Topic: third nic internet only access

[g7pkf]

Now i may be a bit of a wally but i run sme 5.5 (not a wally for that)

Is it possible to add a third network card to allow internet only access.

netcard 1=lan connection to internet (dhcp so only 1 ip address avalible)
netcard 2=lan connection to internal network

What i am trying to do is set up a community wireless access point and don't want users to be able to access my sme box or any of the services etc avalible on the private side.

anyone done this?
can anyone think of a better way of doing this, perhaps by setting up a restrictions to a group of ip addresses on the private lan, using another box as a sort of router/firewall and passing all traffic that should go to the sme to the sme transparently (web email etc)?

if someone has done this in any way how?

cheers Dean

[Paul F]

I created another IBAY. This one works as I thought it should. I create directories/files inside and permissions are given to the STAFF group for all items.

My original IBAY as mentioned is not giving permissions to STAFF except outside the directory that was originally created

Thanks for any help!

[g7pkf]

I think you meant to post a sperate topic yes?

[andrej]

Add third NIC and DO NOT enable SAMBA service on it. This works - tested !!!

andrej

[g7pkf]

Any one know of a how to on adding a third nic card, i did read one regarding high avalibility servers but couldnt make sense of it.

Yes i have searched the forums but can find nothing relevant

cheers Dean

[dave]

Hi Dean,

From what I can see, setting SME up with a 3rd NIC is a fully manual procedure.  SME is made to be a very simple to administer gateway/firewall system.  Adding a 3rd NIC kind of goes against that design - if anyone else knows different, please correct me.

One thing I've found, by way of another post here some time back, is a software router product called MikroTik.  This router software has the ability to support multiple interfaces and has add on modules to support wireless access.  They have a 4 user free download available, if you need more users, the registration price is very resonable.  I've used the router OS in conjunciton with SME where SME is the actual gateway and the router isolates a portion of my network.  I did it more to learn about routing than anything else but it may provide what you're looking for.

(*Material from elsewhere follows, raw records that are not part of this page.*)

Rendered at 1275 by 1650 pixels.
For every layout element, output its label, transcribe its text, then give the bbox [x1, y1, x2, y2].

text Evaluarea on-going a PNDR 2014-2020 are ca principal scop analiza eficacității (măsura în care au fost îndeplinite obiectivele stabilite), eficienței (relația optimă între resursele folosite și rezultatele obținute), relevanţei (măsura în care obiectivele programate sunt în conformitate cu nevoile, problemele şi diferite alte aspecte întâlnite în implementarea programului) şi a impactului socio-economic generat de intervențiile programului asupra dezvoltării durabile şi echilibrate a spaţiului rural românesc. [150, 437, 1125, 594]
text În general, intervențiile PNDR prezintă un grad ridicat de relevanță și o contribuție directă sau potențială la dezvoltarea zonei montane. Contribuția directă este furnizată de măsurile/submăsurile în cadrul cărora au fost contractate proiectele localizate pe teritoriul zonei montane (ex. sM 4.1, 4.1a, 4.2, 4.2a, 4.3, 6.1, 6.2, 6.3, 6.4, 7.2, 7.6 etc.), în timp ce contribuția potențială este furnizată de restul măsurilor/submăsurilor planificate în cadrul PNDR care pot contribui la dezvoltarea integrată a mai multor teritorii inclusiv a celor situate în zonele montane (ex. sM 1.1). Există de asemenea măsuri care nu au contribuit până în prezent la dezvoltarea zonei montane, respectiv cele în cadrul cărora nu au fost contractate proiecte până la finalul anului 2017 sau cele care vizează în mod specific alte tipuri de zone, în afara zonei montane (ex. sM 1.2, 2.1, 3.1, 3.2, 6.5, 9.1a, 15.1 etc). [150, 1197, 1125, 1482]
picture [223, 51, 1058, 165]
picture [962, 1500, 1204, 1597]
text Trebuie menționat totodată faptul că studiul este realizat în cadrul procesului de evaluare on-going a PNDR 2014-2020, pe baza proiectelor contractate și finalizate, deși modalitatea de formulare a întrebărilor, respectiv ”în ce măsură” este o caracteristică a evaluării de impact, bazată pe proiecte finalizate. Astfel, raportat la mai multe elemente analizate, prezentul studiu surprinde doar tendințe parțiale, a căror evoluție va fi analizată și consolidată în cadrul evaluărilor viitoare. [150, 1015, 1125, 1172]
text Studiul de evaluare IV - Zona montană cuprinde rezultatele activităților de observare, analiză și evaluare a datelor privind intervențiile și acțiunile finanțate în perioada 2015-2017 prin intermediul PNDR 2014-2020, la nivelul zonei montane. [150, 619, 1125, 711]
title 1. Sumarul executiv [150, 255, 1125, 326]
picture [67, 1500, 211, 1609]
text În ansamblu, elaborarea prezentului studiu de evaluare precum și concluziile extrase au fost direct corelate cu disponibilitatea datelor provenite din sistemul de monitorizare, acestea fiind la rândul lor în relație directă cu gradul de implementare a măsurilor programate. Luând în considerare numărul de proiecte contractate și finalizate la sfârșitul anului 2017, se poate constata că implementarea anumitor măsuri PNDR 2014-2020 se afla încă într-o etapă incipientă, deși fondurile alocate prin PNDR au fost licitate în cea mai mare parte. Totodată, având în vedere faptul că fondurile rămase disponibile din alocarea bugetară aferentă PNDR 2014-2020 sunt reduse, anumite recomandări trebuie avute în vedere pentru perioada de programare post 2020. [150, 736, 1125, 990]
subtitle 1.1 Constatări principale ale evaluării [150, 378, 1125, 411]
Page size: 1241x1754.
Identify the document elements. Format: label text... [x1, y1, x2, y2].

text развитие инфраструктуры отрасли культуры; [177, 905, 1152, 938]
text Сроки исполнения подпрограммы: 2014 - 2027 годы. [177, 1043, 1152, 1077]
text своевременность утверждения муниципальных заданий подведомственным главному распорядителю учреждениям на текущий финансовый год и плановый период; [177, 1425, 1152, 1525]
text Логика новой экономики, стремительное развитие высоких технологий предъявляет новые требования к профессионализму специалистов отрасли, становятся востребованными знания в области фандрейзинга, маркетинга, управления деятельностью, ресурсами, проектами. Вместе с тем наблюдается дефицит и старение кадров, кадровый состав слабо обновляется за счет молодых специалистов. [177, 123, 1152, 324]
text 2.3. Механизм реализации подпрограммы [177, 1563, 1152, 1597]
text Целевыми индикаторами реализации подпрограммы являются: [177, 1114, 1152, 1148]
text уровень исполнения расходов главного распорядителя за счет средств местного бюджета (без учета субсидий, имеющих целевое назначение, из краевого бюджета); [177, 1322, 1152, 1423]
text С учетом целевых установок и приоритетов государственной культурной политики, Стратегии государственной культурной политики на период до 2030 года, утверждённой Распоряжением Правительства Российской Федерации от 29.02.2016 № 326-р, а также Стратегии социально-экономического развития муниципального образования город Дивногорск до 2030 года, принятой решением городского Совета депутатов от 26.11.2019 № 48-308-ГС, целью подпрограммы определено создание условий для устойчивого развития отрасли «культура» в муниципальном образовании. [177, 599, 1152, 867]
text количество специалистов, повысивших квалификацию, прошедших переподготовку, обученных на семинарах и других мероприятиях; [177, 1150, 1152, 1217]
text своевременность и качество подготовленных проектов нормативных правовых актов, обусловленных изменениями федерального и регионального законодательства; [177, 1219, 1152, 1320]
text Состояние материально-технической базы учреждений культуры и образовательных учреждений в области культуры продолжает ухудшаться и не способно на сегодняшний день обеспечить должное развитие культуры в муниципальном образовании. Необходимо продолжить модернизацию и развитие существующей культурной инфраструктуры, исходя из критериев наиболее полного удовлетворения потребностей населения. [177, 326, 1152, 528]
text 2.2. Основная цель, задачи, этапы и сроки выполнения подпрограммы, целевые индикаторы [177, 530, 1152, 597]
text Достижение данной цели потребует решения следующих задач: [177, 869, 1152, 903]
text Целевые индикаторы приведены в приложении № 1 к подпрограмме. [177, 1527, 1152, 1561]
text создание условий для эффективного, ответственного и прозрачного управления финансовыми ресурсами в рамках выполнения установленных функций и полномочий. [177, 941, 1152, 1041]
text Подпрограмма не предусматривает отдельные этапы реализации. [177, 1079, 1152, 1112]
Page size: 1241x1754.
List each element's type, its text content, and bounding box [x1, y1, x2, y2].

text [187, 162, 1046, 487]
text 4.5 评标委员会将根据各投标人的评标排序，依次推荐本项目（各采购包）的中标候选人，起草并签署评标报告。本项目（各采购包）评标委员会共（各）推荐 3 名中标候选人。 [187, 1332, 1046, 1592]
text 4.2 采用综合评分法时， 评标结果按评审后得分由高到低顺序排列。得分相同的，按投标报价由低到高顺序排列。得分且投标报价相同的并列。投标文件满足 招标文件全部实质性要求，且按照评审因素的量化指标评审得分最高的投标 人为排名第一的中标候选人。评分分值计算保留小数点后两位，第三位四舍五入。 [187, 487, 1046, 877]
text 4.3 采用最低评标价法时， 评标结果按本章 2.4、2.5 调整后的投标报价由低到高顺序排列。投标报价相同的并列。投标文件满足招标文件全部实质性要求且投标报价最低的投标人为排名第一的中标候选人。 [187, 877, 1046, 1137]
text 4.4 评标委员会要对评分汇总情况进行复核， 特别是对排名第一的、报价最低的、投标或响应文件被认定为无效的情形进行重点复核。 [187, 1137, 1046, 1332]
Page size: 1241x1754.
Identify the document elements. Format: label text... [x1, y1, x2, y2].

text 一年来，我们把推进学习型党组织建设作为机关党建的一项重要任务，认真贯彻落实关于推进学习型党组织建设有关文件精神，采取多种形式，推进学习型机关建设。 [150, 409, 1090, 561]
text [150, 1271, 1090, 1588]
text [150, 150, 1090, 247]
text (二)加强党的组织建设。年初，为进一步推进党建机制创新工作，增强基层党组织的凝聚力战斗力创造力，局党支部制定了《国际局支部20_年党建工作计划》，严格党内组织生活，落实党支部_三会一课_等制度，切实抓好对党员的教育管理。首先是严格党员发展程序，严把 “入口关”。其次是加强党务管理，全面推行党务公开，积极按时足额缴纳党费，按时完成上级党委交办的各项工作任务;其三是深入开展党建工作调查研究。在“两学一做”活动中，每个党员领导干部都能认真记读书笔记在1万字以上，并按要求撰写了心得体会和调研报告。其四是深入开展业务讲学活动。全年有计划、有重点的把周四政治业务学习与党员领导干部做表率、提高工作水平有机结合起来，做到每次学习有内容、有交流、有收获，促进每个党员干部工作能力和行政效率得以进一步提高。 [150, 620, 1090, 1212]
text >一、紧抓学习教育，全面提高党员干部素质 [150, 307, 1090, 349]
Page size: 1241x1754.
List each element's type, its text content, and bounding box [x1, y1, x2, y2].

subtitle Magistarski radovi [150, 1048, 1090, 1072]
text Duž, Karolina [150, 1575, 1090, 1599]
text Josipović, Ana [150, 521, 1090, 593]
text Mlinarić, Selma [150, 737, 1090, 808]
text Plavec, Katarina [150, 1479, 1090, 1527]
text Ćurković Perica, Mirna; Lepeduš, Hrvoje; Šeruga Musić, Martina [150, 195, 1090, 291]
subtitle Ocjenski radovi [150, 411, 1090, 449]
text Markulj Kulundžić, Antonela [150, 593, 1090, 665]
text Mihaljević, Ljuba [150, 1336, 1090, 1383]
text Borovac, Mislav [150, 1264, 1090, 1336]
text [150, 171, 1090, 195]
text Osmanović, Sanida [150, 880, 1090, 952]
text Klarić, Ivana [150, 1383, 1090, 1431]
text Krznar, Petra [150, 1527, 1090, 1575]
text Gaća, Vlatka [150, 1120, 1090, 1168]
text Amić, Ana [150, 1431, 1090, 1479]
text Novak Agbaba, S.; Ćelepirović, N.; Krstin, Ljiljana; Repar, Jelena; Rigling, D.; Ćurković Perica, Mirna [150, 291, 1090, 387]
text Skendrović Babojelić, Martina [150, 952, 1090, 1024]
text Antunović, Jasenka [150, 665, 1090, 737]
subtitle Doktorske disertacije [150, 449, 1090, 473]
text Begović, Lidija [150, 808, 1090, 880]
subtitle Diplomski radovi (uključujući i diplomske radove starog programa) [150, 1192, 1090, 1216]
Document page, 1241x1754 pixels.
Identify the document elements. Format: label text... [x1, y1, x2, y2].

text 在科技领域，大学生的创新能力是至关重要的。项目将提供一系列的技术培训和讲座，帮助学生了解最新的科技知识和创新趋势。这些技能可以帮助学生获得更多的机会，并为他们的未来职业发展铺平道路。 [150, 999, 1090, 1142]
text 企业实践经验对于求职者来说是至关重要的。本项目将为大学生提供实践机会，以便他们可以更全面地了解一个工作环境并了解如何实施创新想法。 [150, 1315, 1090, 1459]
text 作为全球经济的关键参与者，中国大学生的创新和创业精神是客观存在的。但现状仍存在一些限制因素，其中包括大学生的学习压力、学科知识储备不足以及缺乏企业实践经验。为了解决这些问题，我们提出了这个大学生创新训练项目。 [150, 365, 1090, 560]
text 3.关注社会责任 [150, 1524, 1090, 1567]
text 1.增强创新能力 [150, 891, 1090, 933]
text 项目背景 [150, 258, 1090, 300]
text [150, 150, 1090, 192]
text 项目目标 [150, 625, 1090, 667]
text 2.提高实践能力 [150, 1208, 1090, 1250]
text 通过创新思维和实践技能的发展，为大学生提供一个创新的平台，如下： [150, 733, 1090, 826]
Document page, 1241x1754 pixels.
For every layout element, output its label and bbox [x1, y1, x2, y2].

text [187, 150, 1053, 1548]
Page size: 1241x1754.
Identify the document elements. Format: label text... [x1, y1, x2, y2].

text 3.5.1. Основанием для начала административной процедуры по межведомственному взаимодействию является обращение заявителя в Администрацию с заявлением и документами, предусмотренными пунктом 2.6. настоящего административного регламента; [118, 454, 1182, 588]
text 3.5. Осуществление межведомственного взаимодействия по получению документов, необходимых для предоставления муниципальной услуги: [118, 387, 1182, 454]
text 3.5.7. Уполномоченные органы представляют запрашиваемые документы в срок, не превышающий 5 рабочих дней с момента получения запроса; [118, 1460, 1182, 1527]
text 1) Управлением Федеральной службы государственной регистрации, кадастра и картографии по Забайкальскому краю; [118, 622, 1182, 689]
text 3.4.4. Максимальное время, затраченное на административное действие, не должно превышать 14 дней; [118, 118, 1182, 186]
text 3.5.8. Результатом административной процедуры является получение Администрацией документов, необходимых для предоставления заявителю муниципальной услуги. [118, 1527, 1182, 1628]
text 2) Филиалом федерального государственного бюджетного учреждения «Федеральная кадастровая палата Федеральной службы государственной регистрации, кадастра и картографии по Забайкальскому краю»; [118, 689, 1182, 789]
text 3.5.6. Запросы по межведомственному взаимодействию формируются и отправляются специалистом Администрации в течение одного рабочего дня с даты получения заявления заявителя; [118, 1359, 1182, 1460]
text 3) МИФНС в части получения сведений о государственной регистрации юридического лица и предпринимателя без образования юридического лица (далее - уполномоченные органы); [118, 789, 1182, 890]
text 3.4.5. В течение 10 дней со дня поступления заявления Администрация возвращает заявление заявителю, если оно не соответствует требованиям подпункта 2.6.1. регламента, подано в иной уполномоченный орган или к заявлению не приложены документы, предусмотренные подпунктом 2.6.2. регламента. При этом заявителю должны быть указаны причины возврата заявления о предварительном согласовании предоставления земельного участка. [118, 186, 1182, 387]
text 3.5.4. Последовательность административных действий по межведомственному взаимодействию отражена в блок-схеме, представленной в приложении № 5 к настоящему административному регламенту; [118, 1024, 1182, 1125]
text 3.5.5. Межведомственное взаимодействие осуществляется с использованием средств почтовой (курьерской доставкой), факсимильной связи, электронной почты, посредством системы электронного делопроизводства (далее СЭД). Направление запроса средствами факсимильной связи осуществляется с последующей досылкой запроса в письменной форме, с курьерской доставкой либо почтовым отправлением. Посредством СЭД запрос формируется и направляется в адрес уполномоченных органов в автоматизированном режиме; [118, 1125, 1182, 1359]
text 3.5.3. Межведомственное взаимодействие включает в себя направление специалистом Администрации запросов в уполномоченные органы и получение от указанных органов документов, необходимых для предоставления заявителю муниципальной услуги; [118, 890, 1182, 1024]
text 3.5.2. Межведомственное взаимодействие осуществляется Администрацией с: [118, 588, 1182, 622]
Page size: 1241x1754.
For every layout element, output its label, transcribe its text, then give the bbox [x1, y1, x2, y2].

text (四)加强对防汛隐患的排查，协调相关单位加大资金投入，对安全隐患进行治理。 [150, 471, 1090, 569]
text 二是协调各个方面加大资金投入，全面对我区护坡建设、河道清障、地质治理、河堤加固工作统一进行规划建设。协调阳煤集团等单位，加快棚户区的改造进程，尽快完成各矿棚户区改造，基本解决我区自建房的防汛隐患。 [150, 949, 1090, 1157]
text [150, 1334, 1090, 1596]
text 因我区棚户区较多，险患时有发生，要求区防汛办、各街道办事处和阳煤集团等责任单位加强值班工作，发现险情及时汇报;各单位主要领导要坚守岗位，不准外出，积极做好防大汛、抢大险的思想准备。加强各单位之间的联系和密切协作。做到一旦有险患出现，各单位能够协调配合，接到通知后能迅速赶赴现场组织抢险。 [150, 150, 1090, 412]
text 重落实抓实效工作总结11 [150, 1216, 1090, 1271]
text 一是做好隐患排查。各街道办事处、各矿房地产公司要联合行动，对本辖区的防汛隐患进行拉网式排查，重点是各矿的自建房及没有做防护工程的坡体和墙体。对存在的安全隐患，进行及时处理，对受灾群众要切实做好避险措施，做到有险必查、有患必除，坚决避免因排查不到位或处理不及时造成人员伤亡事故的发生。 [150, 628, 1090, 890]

Website is www.mikrotik.com.

Dave

[guestHH]

If the 'high availability' how-to did not make sense, it doesn't mean it doesn't work...

It has several 'requirements' like being able to understand and create curom templates...

Are you?

[g7pkf]

Thanks guy's I have now re-read the "high avalibility server" stuff again and can half make sense of it (i am in no doubt it works)

I think its a case of try it and see, so i have built a test server to have a "play" with...

just one probarly stupid question from what i can gather you have to switch on samba to a net card and by default it is not enabled, am i correct?

now another thought has occurred to me after reading the how to i need dhcp on this netcard as well as for the existing card but preferably with a different ip range,,,, time to read dhcpd man pages or can someone offer some help?

just think a month ago i wouldnt have dreamed of configuring up a linux system like this... the problem is compared to nt it all seems too easy, when i got my sme box up, going on the internet and secure in under 30minutes i was too put it mildly "surprised"....cheers for all the help guys---keep it coming

[guestHH]

Only 1 samba service is active in the setup. Switching servers and enabling/disabling samba is done automatically.

Samba is an example in the how-to. To use DHCP set up DHCP ranges on both boxes the same. Ad DHCP to the resource file (like samba) and let the client point to the virtual address of the cluster.